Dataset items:
-- Start --
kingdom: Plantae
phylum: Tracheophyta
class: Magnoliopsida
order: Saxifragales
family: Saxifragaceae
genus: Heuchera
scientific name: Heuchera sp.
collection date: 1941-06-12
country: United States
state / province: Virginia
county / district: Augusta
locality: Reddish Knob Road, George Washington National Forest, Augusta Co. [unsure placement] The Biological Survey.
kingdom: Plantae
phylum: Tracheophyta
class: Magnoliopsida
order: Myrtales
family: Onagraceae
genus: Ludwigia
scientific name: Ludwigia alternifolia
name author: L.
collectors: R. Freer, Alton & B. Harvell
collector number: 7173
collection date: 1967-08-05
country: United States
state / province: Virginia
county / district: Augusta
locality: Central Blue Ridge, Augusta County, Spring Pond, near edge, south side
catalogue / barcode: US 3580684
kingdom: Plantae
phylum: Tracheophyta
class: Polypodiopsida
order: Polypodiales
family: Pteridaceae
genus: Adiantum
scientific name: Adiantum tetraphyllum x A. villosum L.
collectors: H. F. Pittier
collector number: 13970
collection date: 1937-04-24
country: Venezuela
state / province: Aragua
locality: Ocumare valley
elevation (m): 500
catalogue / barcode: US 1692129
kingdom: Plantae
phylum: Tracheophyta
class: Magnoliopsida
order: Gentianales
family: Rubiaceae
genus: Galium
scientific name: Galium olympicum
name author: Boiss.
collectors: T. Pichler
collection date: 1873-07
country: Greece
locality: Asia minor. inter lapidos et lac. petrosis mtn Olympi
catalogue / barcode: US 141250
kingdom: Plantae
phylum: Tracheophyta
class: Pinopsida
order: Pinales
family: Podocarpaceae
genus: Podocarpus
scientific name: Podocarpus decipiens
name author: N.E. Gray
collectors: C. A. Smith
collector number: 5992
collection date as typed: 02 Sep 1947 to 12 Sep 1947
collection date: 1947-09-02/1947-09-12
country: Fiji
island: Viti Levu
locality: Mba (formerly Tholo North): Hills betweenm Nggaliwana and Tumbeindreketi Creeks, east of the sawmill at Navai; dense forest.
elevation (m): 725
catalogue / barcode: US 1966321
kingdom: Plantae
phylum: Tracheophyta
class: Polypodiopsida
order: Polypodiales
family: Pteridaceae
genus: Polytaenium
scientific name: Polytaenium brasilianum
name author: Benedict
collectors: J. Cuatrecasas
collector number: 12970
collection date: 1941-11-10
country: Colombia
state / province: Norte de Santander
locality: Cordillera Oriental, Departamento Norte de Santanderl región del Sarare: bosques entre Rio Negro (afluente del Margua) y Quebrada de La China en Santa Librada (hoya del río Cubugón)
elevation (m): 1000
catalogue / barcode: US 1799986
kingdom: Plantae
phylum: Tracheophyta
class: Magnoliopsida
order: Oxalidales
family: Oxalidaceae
-- End --
Task brief — Reproduce every line of the data above verbatim, keeping each character and line break unchanged.

Task response —
kingdom: Plantae
phylum: Tracheophyta
class: Magnoliopsida
order: Saxifragales
family: Saxifragaceae
genus: Heuchera
scientific name: Heuchera sp.
collection date: 1941-06-12
country: United States
state / province: Virginia
county / district: Augusta
locality: Reddish Knob Road, George Washington National Forest, Augusta Co. [unsure placement] The Biological Survey.
kingdom: Plantae
phylum: Tracheophyta
class: Magnoliopsida
order: Myrtales
family: Onagraceae
genus: Ludwigia
scientific name: Ludwigia alternifolia
name author: L.
collectors: R. Freer, Alton & B. Harvell
collector number: 7173
collection date: 1967-08-05
country: United States
state / province: Virginia
county / district: Augusta
locality: Central Blue Ridge, Augusta County, Spring Pond, near edge, south side
catalogue / barcode: US 3580684
kingdom: Plantae
phylum: Tracheophyta
class: Polypodiopsida
order: Polypodiales
family: Pteridaceae
genus: Adiantum
scientific name: Adiantum tetraphyllum x A. villosum L.
collectors: H. F. Pittier
collector number: 13970
collection date: 1937-04-24
country: Venezuela
state / province: Aragua
locality: Ocumare valley
elevation (m): 500
catalogue / barcode: US 1692129
kingdom: Plantae
phylum: Tracheophyta
class: Magnoliopsida
order: Gentianales
family: Rubiaceae
genus: Galium
scientific name: Galium olympicum
name author: Boiss.
collectors: T. Pichler
collection date: 1873-07
country: Greece
locality: Asia minor. inter lapidos et lac. petrosis mtn Olympi
catalogue / barcode: US 141250
kingdom: Plantae
phylum: Tracheophyta
class: Pinopsida
order: Pinales
family: Podocarpaceae
genus: Podocarpus
scientific name: Podocarpus decipiens
name author: N.E. Gray
collectors: C. A. Smith
collector number: 5992
collection date as typed: 02 Sep 1947 to 12 Sep 1947
collection date: 1947-09-02/1947-09-12
country: Fiji
island: Viti Levu
locality: Mba (formerly Tholo North): Hills betweenm Nggaliwana and Tumbeindreketi Creeks, east of the sawmill at Navai; dense forest.
elevation (m): 725
catalogue / barcode: US 1966321
kingdom: Plantae
phylum: Tracheophyta
class: Polypodiopsida
order: Polypodiales
family: Pteridaceae
genus: Polytaenium
scientific name: Polytaenium brasilianum
name author: Benedict
collectors: J. Cuatrecasas
collector number: 12970
collection date: 1941-11-10
country: Colombia
state / province: Norte de Santander
locality: Cordillera Oriental, Departamento Norte de Santanderl región del Sarare: bosques entre Rio Negro (afluente del Margua) y Quebrada de La China en Santa Librada (hoya del río Cubugón)
elevation (m): 1000
catalogue / barcode: US 1799986
kingdom: Plantae
phylum: Tracheophyta
class: Magnoliopsida
order: Oxalidales
family: Oxalidaceae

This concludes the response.